Quote:"background in theology" - a nice ad homonym attack. Reality is that a degree in theology is equivalent to a degree in voodoo magic. Neither of them studies a scientifically verifiable fact. They are based on current mythologies. So no, I prefer using the critical thinking I have been taught in a scientific based degree to logically analyse and critique mythological texts. I read the xtian NT 3 times to find some sort of coherent meaning. There was none. And for your information, the "ethical theory" which I used was not mine. I wish I could lay claim to it! No, I used the most rigorous ethical system that I had read about to date and that was to be found in Buddhism (also Jainism). The ethical logic in these systems condemns the triumvirate of Abrahamic religions and shines a light on the unwholesomeness of their teachings.
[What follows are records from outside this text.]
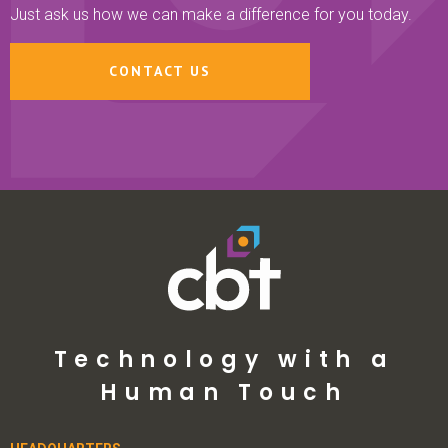
Just ask us how we can make a difference for you today.
CONTACT US
Technology with a
Human Touch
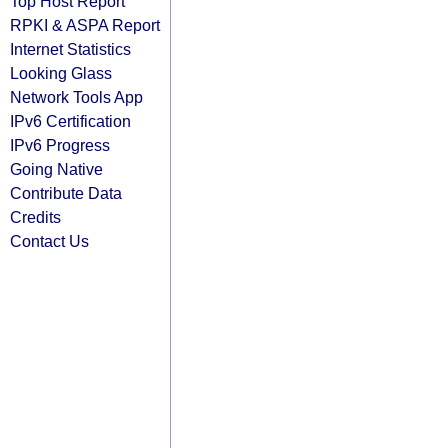
Top Host Report
RPKI & ASPA Report
Internet Statistics
Looking Glass
Network Tools App
IPv6 Certification
IPv6 Progress
Going Native
Contribute Data
Credits
Contact Us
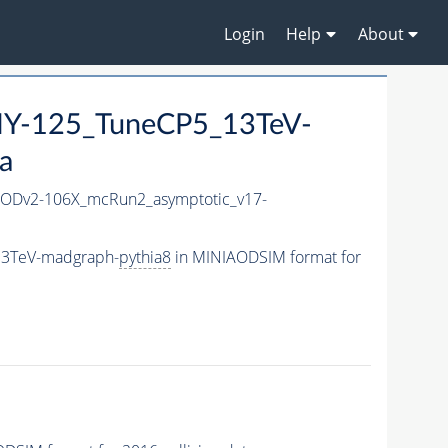
Login
Help
About
Y-125_TuneCP5_13TeV-
a
ODv2-106X_mcRun2_asymptotic_v17-
13TeV-madgraph-
pythia8
in MINIAODSIM format for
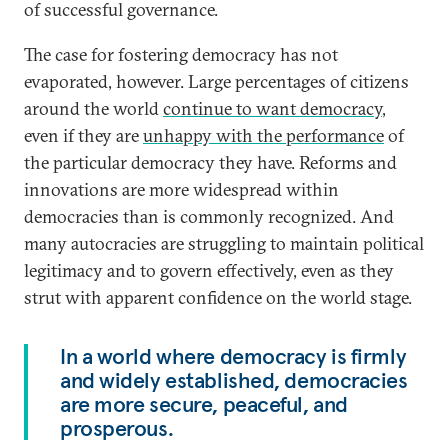
of successful governance.
The case for fostering democracy has not
evaporated, however. Large percentages of citizens
around the world
continue to want democracy
,
even if they are
unhappy with the performance
of
the particular democracy they have. Reforms and
innovations are more widespread within
democracies than is commonly recognized. And
many autocracies are struggling to maintain political
legitimacy and to govern effectively, even as they
strut with apparent confidence on the world stage.
In a world where democracy is firmly
and widely established, democracies
are more secure, peaceful, and
prosperous.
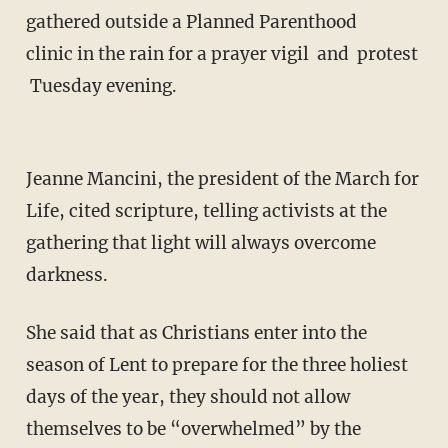
gathered outside a Planned Parenthood
clinic in the rain for a prayer vigil and protest
Tuesday evening.
Jeanne Mancini, the president of the March for
Life, cited scripture, telling activists at the
gathering that light will always overcome
darkness.
She said that as Christians enter into the
season of Lent to prepare for the three holiest
days of the year, they should not allow
themselves to be “overwhelmed” by the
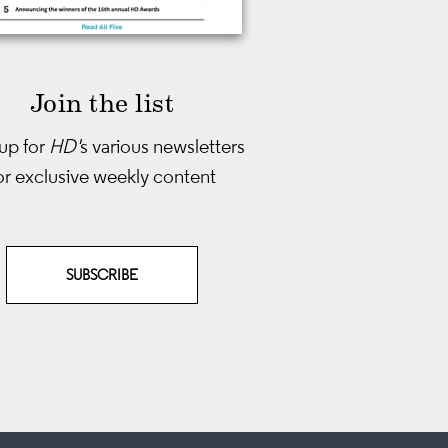
Join the list
up for
HD'
s various newsletters
or exclusive weekly content
SUBSCRIBE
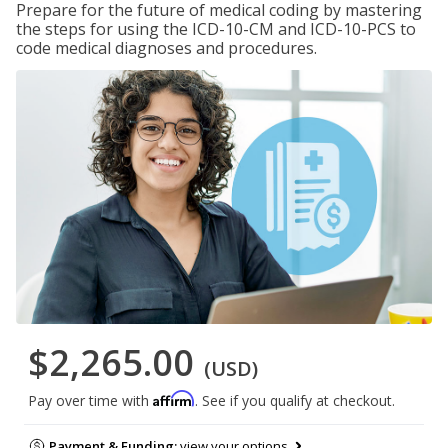
Prepare for the future of medical coding by mastering
the steps for using the ICD-10-CM and ICD-10-PCS to
code medical diagnoses and procedures.
$2,265.00
(USD)
Affirm
Pay over time with
. See if you qualify at checkout.
Payment & Funding:
view your options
Teaching children unwholesome teachings is certainly abusive.[*]
You admitted your Biblical IQ was low in your quaint little story. Since it was clear you have no background in systematic theology or biblical hermeneutics, your analysis couldn't have been thorough...but it does not matter--I granted you (for the sake of this argument only) that you found stories that raise moral questions. The fact that you did not find any meaning in the NT, is an individual matter (because millions do). You are going to have to list out some of the "unwholesome teachings" that rise to the level of abuse. Simply asserting that there are some (over and over) is horrible discussion/argumentation skills.
Quote:I don't see how I am breaking rules when all I have done is discussed a topic that Richard Dawkins has raised and give examples of how it has affected my family in the past. Certainly it is not my intention to offend but by the same token, I will not sit back and pretend this does not happen. I will also not give it more palatable names or disguise it for what it is in a 1984 style newspeak. If this is what gets me banned then I will wear that as a badge of honour, knowing that I have not sat back silently while children are mentally abused. It only takes ethical people to sit back and say nothing for this sort of abuse to continue.[*]
You did NOT give an argument. You said that Dawkins says it. Actually I have The God Delusion open. What page does Dawkins say specifically that "Christians abuse their children" in the same blanket way that you said it? Perhaps with that, we can get some details and you can avoid breaking the rules.